* _TEXT_
I can’t say how the movie 1982 begins because I was 10 minutes late to it. But when I arrived, the face of a delicate little boy spread across the screen. The movie follows this little boy, Wissam, throughout his day in elementary school. He is trying to tell a girl from his class, Joana, that he loves her. Simultaneously, Beirut, the city where the movie is set, is erupting in war, a tense backdrop to the sweet romance playing out in the fore.
About two years ago, I read in a book (What Love Is and What It Could Be) that the part of our brain that lights up when we fall in love is the same one stimulated by cocaine. The book cites some science that indicates withdrawal from the beloved resembles withdrawal from drugs; the part of the brain that is stimulated when you’re in love remains stimulated by the beloved even after rejection. Perhaps this is why Wissam just can’t quit. Wissam risks getting in serious trouble and slips an anonymous love note in Joana’s locker. In one tender scene, he practices professing his love to Joanna in the bathroom mirror. He squirms and stretches to see his reflection in the mirror, oscillating between Joana, I love you and Joana, I love you so much, before deciding on the former and ultimately, saying neither. How was the geography test for you? he ends up asking.

[Saved data entries]
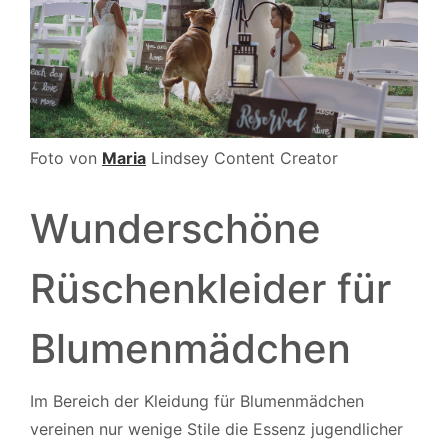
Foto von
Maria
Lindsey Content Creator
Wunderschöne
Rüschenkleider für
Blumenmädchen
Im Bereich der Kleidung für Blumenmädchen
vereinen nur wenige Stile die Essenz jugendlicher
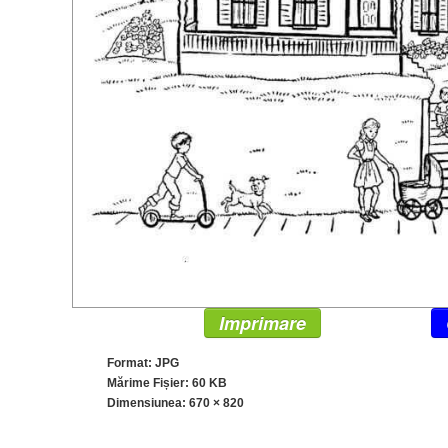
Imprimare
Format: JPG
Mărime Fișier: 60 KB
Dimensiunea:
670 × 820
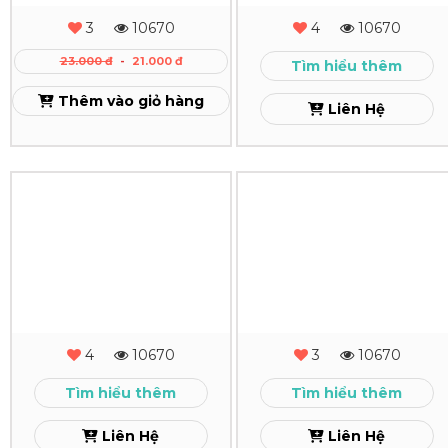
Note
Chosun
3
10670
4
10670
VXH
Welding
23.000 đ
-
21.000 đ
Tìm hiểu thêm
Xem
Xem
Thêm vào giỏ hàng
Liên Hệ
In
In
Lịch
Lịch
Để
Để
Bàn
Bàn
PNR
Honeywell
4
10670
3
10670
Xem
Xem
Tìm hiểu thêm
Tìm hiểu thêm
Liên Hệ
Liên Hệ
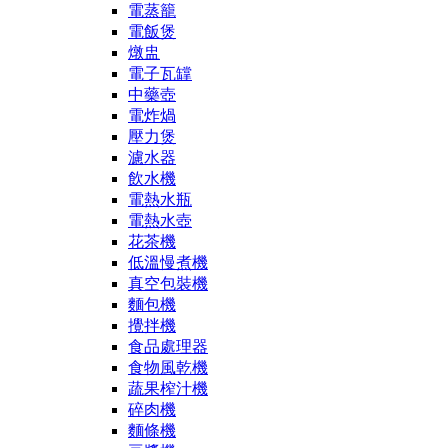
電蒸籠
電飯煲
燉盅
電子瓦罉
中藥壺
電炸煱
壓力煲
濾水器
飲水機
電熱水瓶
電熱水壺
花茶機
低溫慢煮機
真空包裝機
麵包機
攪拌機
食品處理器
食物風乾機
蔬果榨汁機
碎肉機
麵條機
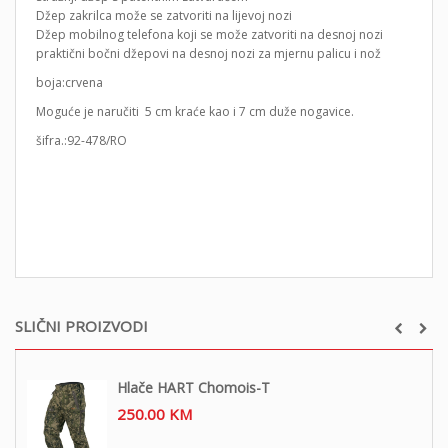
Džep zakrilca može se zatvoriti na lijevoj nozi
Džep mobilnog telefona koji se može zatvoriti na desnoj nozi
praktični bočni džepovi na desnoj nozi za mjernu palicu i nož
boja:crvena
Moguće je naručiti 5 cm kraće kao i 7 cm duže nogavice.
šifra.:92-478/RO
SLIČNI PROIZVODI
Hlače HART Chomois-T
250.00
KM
...
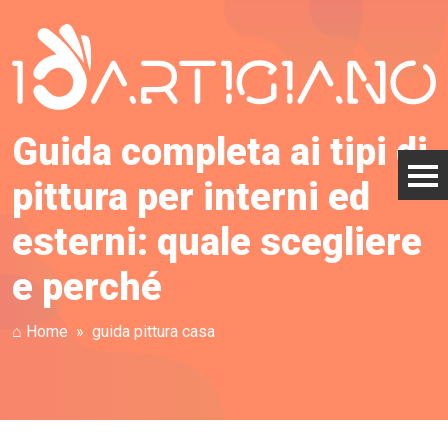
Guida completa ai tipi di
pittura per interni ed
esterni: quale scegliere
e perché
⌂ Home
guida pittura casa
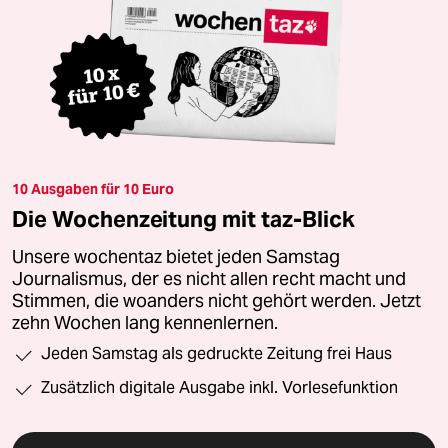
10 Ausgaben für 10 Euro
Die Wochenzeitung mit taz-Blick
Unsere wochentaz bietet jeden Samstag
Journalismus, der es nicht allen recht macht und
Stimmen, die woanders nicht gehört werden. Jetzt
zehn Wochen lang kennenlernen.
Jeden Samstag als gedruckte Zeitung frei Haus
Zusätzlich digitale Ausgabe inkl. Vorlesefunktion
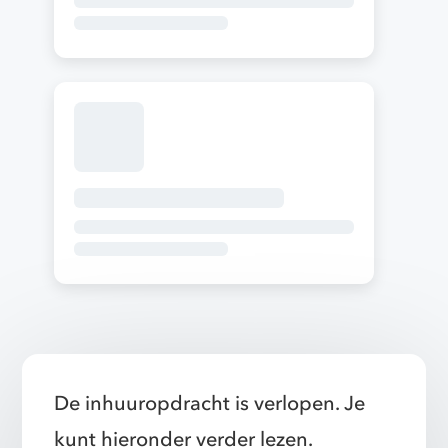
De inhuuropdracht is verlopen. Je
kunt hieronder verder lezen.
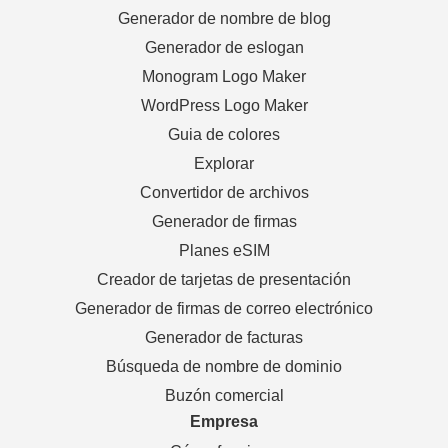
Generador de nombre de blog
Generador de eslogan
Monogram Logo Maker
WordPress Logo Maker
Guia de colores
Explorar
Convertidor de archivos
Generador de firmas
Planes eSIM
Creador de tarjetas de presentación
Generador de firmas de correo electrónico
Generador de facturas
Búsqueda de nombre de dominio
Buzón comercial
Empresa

* _WORK INSTRUCTIONS_
1. In the piece about the movie 1982, which city is the film set in?
2. Output the part of the piece about the movie 1982 that runs from "I can’t say" up to and including "in the fore.".

* _ANSWERS TO EACH TASK_
1. Beirut

2.
I can’t say how the movie 1982 begins because I was 10 minutes late to it. But when I arrived, the face of a delicate little boy spread across the screen. The movie follows this little boy, Wissam, throughout his day in elementary school. He is trying to tell a girl from his class, Joana, that he loves her. Simultaneously, Beirut, the city where the movie is set, is erupting in war, a tense backdrop to the sweet romance playing out in the fore.